Iraq: la soluzione è «vietnamita»

Nel luglio 1969, Richard Nixon annunciò il suo piano per metter fine alla guerra del Vietnam: sostituire le truppe americane laggiù, circa mezzo milione di uomini, con truppe del regime amico di Van Thieu, assistite da consiglieri, armi e bombardamenti americani. In questo modo si sarebbe potuto continuare la guerra, mantenere la credibilità degli impegni americani all’estero e, contemporaneamente, ridurre le perdite di soldati. Nasceva la «vietnamizzazione».
La parola è oggi dimenticata nel lessico politico americano, ma certamente James Baker e Lee Hamilton, i due presidenti della commissione incaricata di trovare soluzioni al problema dell’Iraq, sanno bene di cosa si tratta perché le proposte della loro commissione seguono la stessa strada: trasformare il ruolo delle truppe americane da quello di unità combattenti a quello di unità di supporto, riversando il peso maggiore della guerra sugli alleati locali.

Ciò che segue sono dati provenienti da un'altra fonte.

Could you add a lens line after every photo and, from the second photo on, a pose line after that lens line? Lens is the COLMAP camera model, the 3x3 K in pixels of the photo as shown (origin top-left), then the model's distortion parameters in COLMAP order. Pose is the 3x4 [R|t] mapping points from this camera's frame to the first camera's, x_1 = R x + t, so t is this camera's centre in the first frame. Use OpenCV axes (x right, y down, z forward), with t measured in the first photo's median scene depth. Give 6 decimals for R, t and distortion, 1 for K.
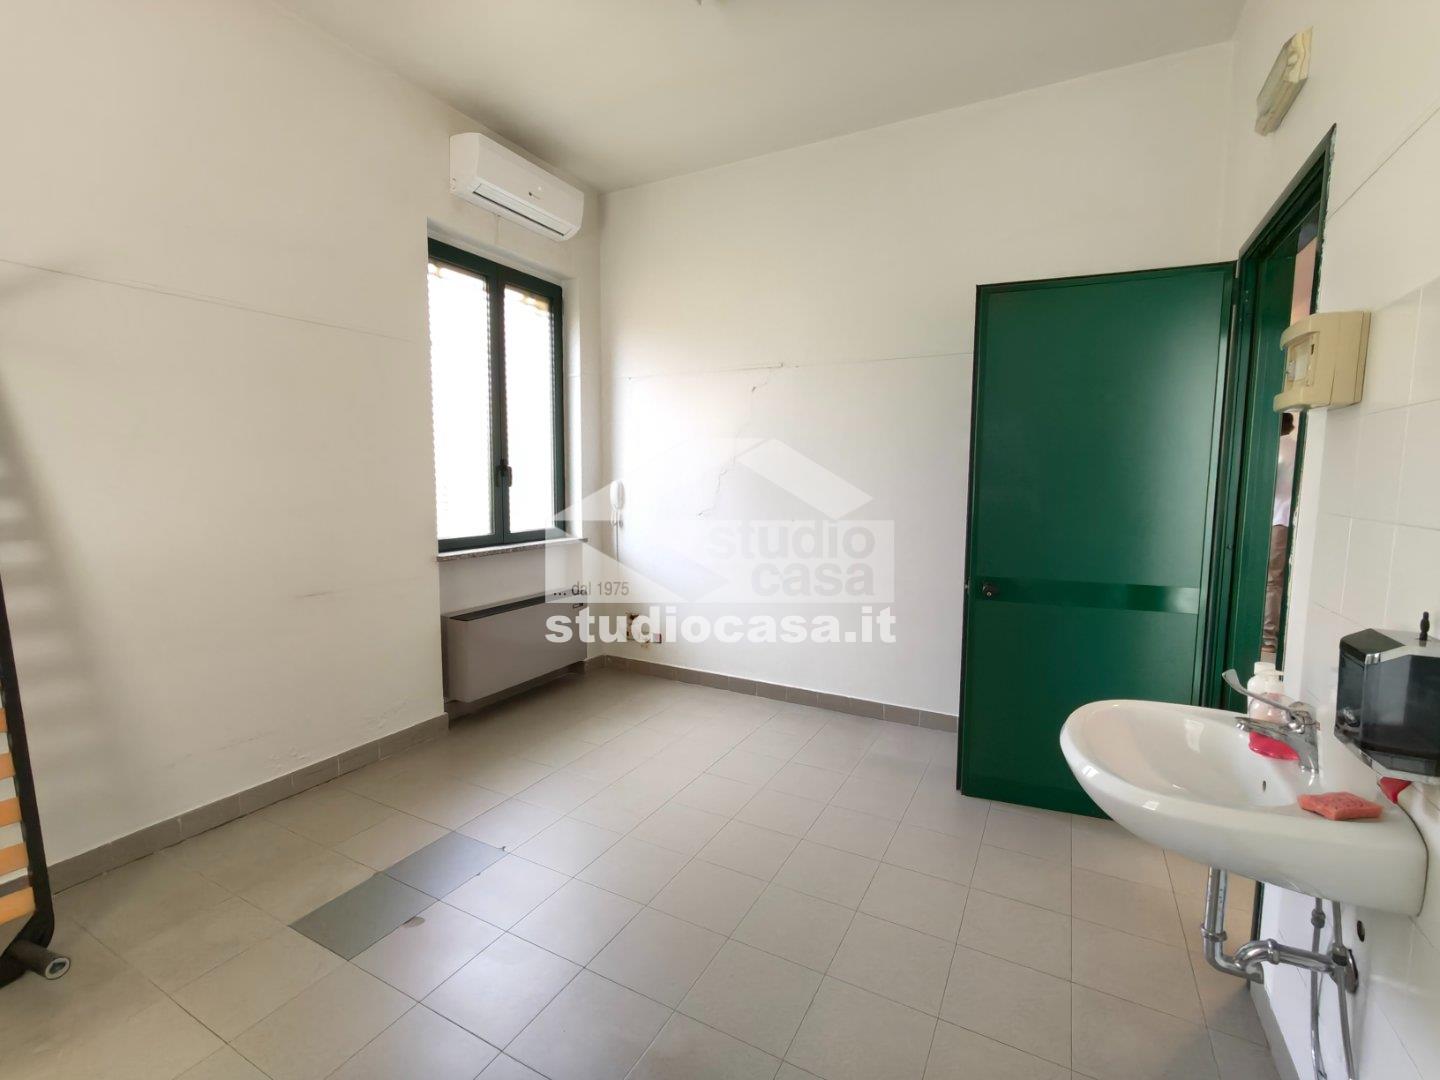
lens RADIAL K [[657.1, 0, 722.8], [0, 657.1, 543.3], [0, 0, 1]] dist [-0.002538, 0.003096]
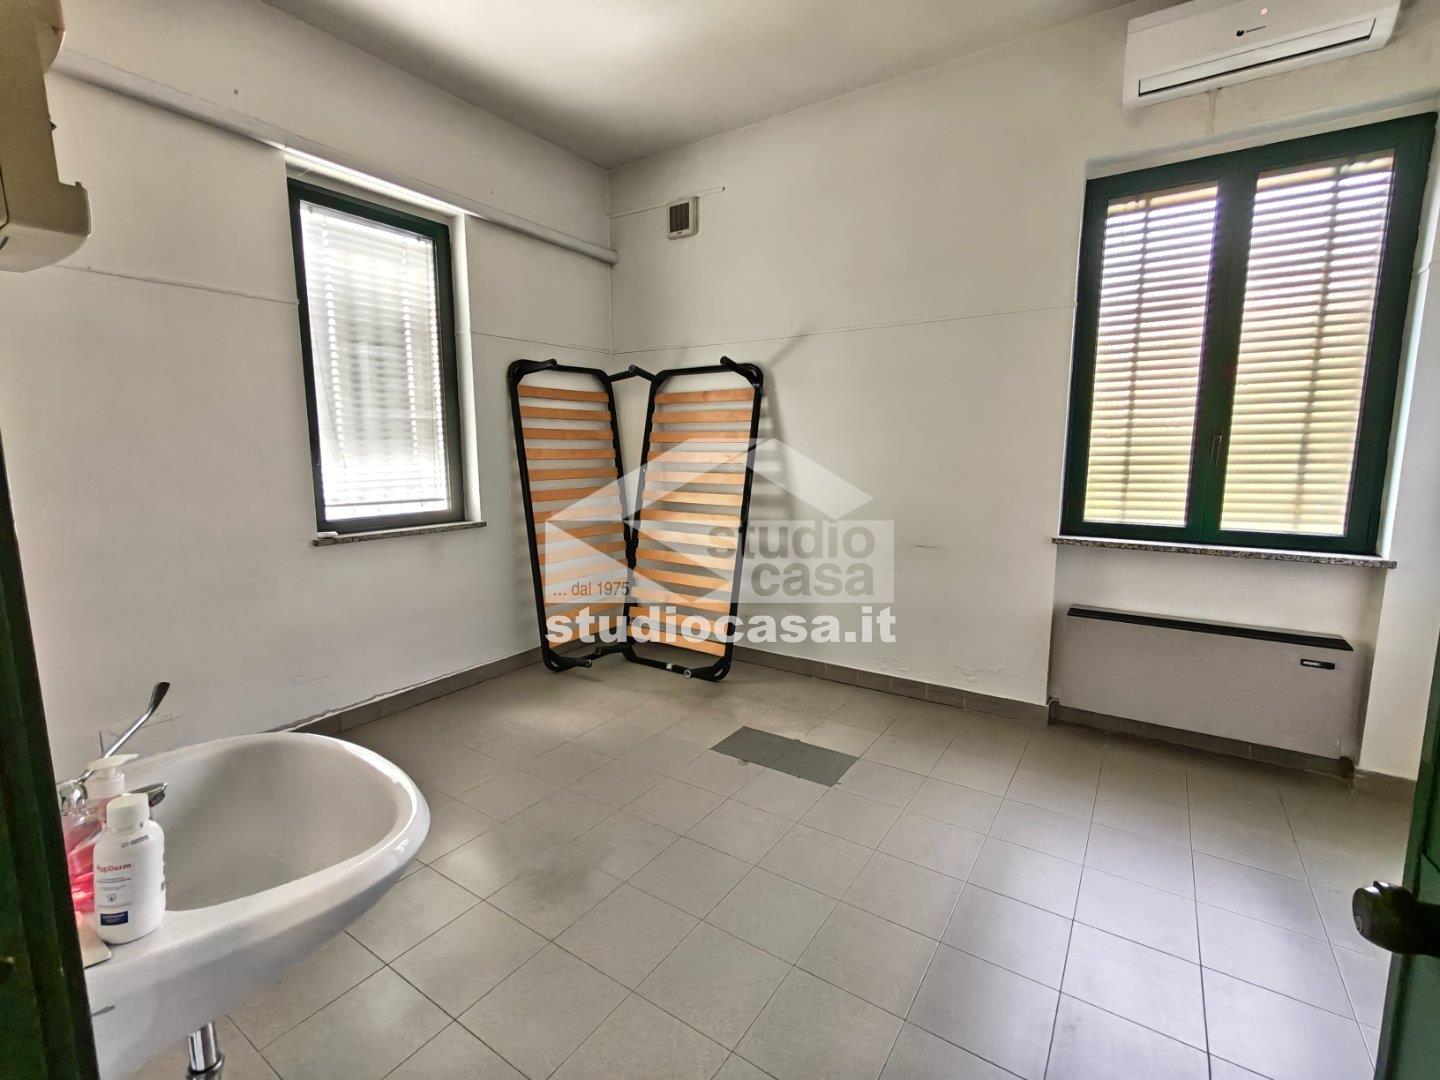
lens RADIAL K [[657.1, 0, 729.2], [0, 657.1, 538.9], [0, 0, 1]] dist [-0.002538, 0.003096]
pose [[-0.103366, 0.142700, -0.984354, 0.457831], [-0.101603, 0.982963, 0.153167, -0.064146], [0.989440, 0.115845, -0.087106, 0.543483]]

Affidando alle forze irachene «la responsabilità primaria per le operazioni di combattimento», inoltre, la maggior parte delle truppe americane potrebbero tornare a casa. «Salvo inattesi sviluppi nella situazione di sicurezza sul terreno – sostengono Baker e Hamilton – tutte le brigate di combattimento non necessarie per la protezione del contingente potrebbero essere fuori dall’Iraq entro il primo trimestre del 2008».
Come 37 anni fa, l’idea di far combattere gli alleati è la risposta a una palese impossibilità di vincere la guerra: chi sta per prevalere non ha bisogno di scaricare su altri il peso dei combattimenti. Non solo: la «irakizzazione» della guerra, esattamente come la vietnamizzazione, è una risposta al malcontento dell’opinione pubblica americana. Nel 1968, Nixon fu eletto dopo che i democratici avevano fallito nel tentativo di metter fine ai combattimenti bombardando Hanoi e Haiphong. Né lui, né Kissinger, intendevano tener fede alle promesse elettorali (la vietnamizzazione era un modo per restare in Vietnam anziché andarsene) ma erano sufficientemente realisti per capire che il consiglio dei saggi dell’establishment americano (ritirarsi) era una soluzione obbligata. Ci vollero quattro anni e alcune altre decine di migliaia di morti americani prima di arrivare agli accordi di Parigi del 1973.
Oggi, i piani di «andarsene senza andarsene» non sono più realisti di allora. Baker e Hamilton propongono di coinvolgere Iran e Siria in un qualche tavolo di discussione che permetta di legittimare un governo diverso da quello attuale, ma non si vede perché il testardo Bush, che ha impostato la sua presidenza sulla lotta contro «l’Asse del Male» dovrebbe smentire se stesso fino a questo punto. Né si vede perché Iran e Siria dovrebbero collaborare, sapendo che Bush è un leader debole, impopolare e con un Congresso ostile alla sua politica.
Da qualche settimana, circola a Washington l’idea di aumentare le truppe nei prossimi mesi, invece di diminuirle, per stroncare la resistenza quanto basta per salvare la faccia quando inizierà il ritiro. Anche in questo caso si tratta di una ricetta poco realistica: la guerriglia non ha che da aspettare, prima di tirar fuori i kalashnikov o le autobombe nascoste in attesa di tempi migliori.
Non ci sono «buone» soluzioni alla tragedia irachena, per nessuno. La guerra civile tra sciiti e sunniti continuerà anche dopo il ritiro americano, ritiro i cui tempi non sono ancora maturi: le perdite umane sono meno alte e meno visibili di quelle del Vietnam, il nazionalismo degli Stati uniti assai più forte. Per metà del Paese si sta combattendo una guerra «difensiva», post 11 settembre. L’altra metà ha fatto sentire la sua voce nelle elezioni di novembre, ma non necessariamente saprà trovare un candidato per le presidenziali del 2008.
E anche un candidato che volesse ritirarsi dovrebbe prima vincere le elezioni.